Turkish Lira Price Forecast: New Monetary Regime, USD/TRY At All-Time Low

Photo by Omid Armin on Unsplash


Freshly re-elected Turkish President Recep Tayyip Erdoğan appointed a new finance minister, Mehmet Şimşek, on Saturday. Şimşek began his tenure with a promise to return the nation to “rational” policies, following years of unorthodox monetary and fiscal moves which have served to crush the lira, the currency shedding two thirds of its value in less than three years. 

Thus far, the market is not buying the claim. The lira (USD/TRY) hit an all-time low last week off the back of Erdoğan’s win, and has fallen further despite Şimşek’s promise. It now takes 21.45 liras to purchase one dollar – a further 6% fall from before his appointment. 


What are Turkey’s policies?

Şimşek has plenty to change if he is to stick to his promise of instilling “rational” policy. Around the world, central banks have been raising rates over the last 16 months to combat a global inflation crisis that has sprung up. Turkey, however, has bucked the trend. Under Erdoğan’s previous regime, the president and Şimşek’s predecessor, Nureddin Nebati, had been cutting interest rates. The below chart contrasts the approach with the Federal Reserve in the US. 

Against this backdrop, Şimşek has sworn to flip Turkey’s approach. “Transparency, consistency, predictability, and compliance with international norms will be our basic principles in achieving the goal of raising social welfare,” he said on Sunday as formally took the role. 

 

Turkey has no choice but to return to a rational basis. We will prioritise macro financial stability.

Mehmet Şimşek

The unconventional policy comes despite Turkey suffering from a particularly acute inflation problem, even by the standards seen internationally over the last year.

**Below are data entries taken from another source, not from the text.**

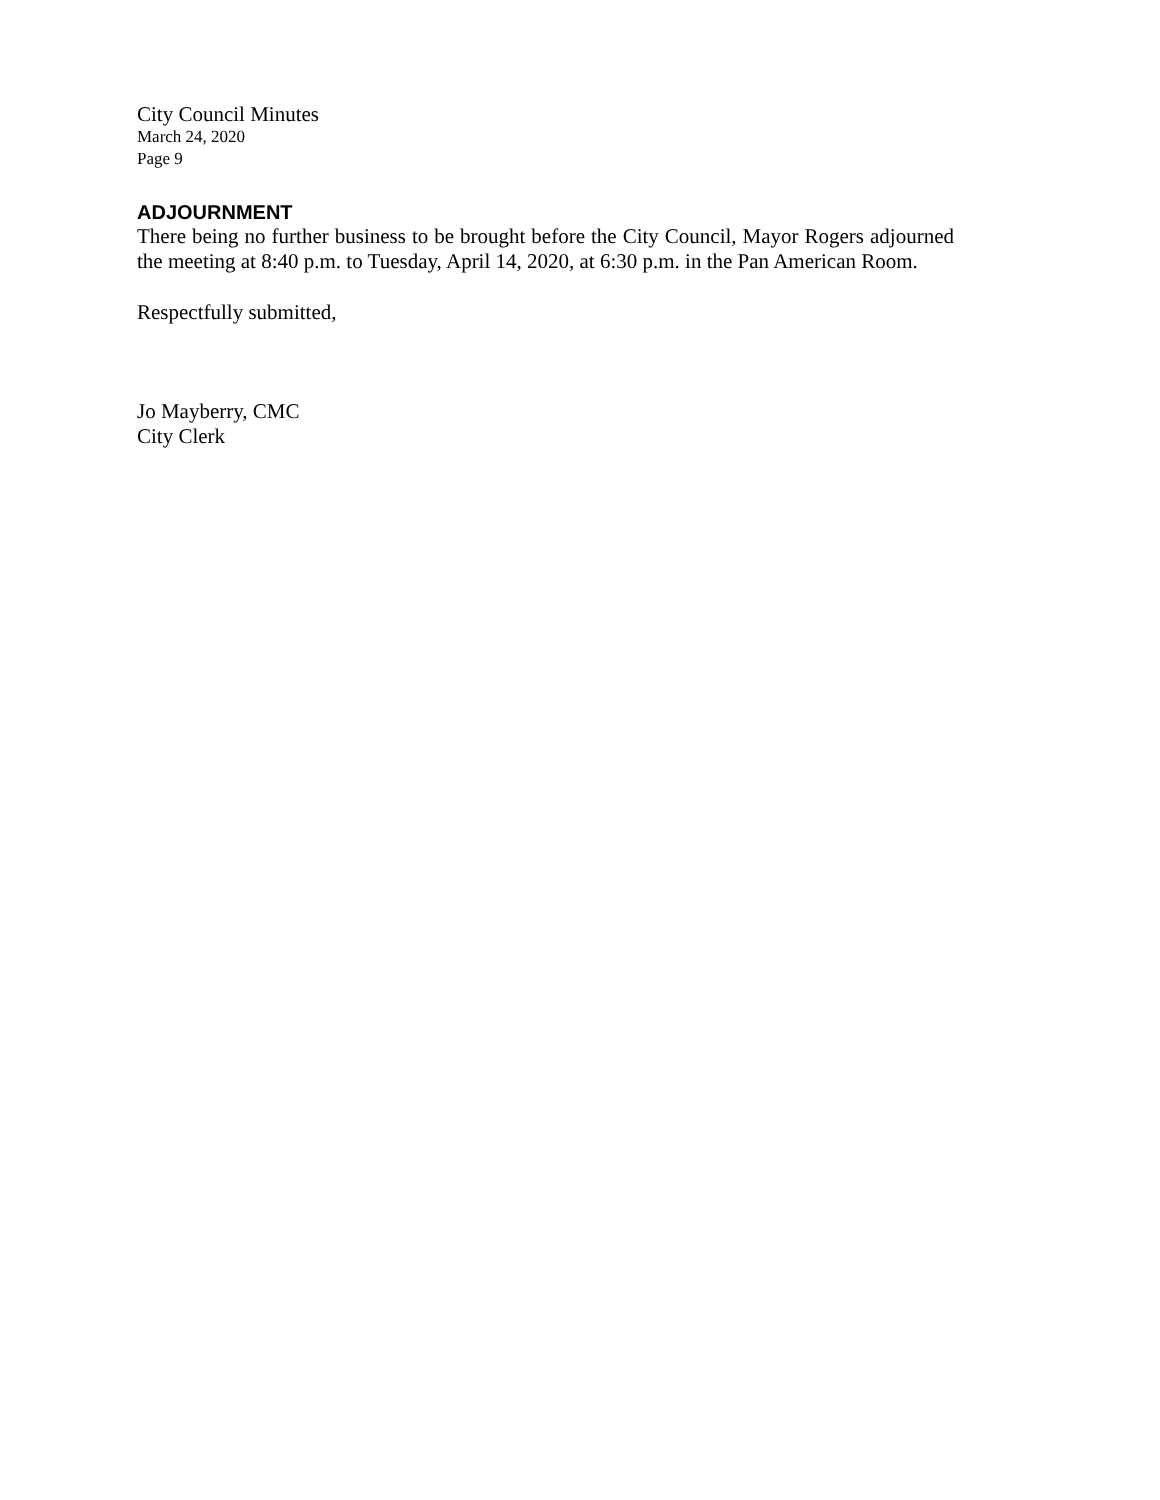City Council Minutes
March 24, 2020
Page 9
ADJOURNMENT
There being no further business to be brought before the City Council, Mayor Rogers adjourned the meeting at 8:40 p.m. to Tuesday, April 14, 2020, at 6:30 p.m. in the Pan American Room.
Respectfully submitted,
Jo Mayberry, CMC
City Clerk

The most recent number has inflation running at 43%, and as high as 85% in October. 

A few days prior to Şimşek’s appointment, Erdoğan was defiant that inflation could be beaten, although made no reference to rates tightening. If anything, he hinted at the opposite, saying last Monday that the central bank interest rate “has now been reduced to 8.5% and you’ll see inflation continue to fall”. He further swore that, in relation the battle to tame inflation, “if anyone can do this, I can do it”, 

Şimşek previously served as finance minister before leaving government in 2018. Since then, the lira is down 77% and the crisis has mushroomed. For lack of a better expression, the gig appears to be up in Turkey, with the piper coming home to be paid. The Financial Times reported that Erdoğan had reduced foreign currency and gold reserves by $17 billion in the six weeks running up to the general election, a decline of 15%. That $17 billion is split between a $9.5 billion drawdown of foreign currency and $7.5 billion of gold (Turkey held 572 tonnes of gold at the start of the year). Updated numbers put the decline in total reserves at around $27 billion, constituting a fall of 24%. 


Turkey’s government finances are under pressure

Obviously, this cannot continue indefinitely, something Şimşek evidently realises. While capital controls have been introduced to restrict foreign currency access for citizens, as well as the suspension of gold imports following the earthquake in February when retail demand jumped, the scale of the outflow of government reserves is too large. 

The issues are exacerbated by the existence of special savings accounts, which pay out a greater interest rate if the lira depreciates, the idea being to encourage citizens to hold lira (they were part of a wider project under Nebati, known as “lira-isation”, to bolster lira demand). These accounts have thus far cost the government $4.7 billion, according to Şimşek’s predecessor Nebati. This further heightens the risk of a depreciating lira, as government finances are tethered to the currency, given they must make up the shortfall if the lira falls. 


What next for the lira?

So, with all this weakening and concern, what next for the lira? Are Şimşek’s promises of a new monetary regime a sign that the lira’s great decline could be about to slow? 

“Reducing inflation to single digits in the medium term . . . and accelerating the structural transformation that will reduce the current account deficit are of vital importance for our country,” Şimşek went on to say on Sunday. 

If listening to him, one one would be tempted to conclude that the lira may in fact finally see some respite. The only issue is, the president remains Recep Tayyip Erdoğan, a man who is notoriously stubborn and has never allowed the central bank much autonomy. Nor has he allowed his finance ministers to operate freely – Şimşek left his prior role as deputy prime minister in 2018 when Erdoğan appointed his son-in-law, Berat Albayrak, as finance minister. 

So while Şimşek may be talking the talk that foreign investors – and Turkish nationals – will want to hear, whether it results in action remains to be seen. They say the market never lies, after all, and the lira did nothing but fall further in the aftermath of Şimşek’s comments. 

Erdoğan has hardly been shy about his unwavering faith in low interest rates. “Please do follow me in the aftermath of the elections, and you will see that inflation will be going down along with interest rates,” he told CNN ahead of the election in May. Pushed further on whether that meant there would be no change in economic policy, he replied emphatically, “Yes. Absolutely.”

That sums up the problem. If Turkey were trying its best to reverse this crisis, as Şimşek promises it will, it would be a tough order. But Erdoğan’s presence and determination to pursue loose policy turns what is already a challenging job nearly impossible. That makes something else also impossible to formulate: a convincing argument to buy the lira right now.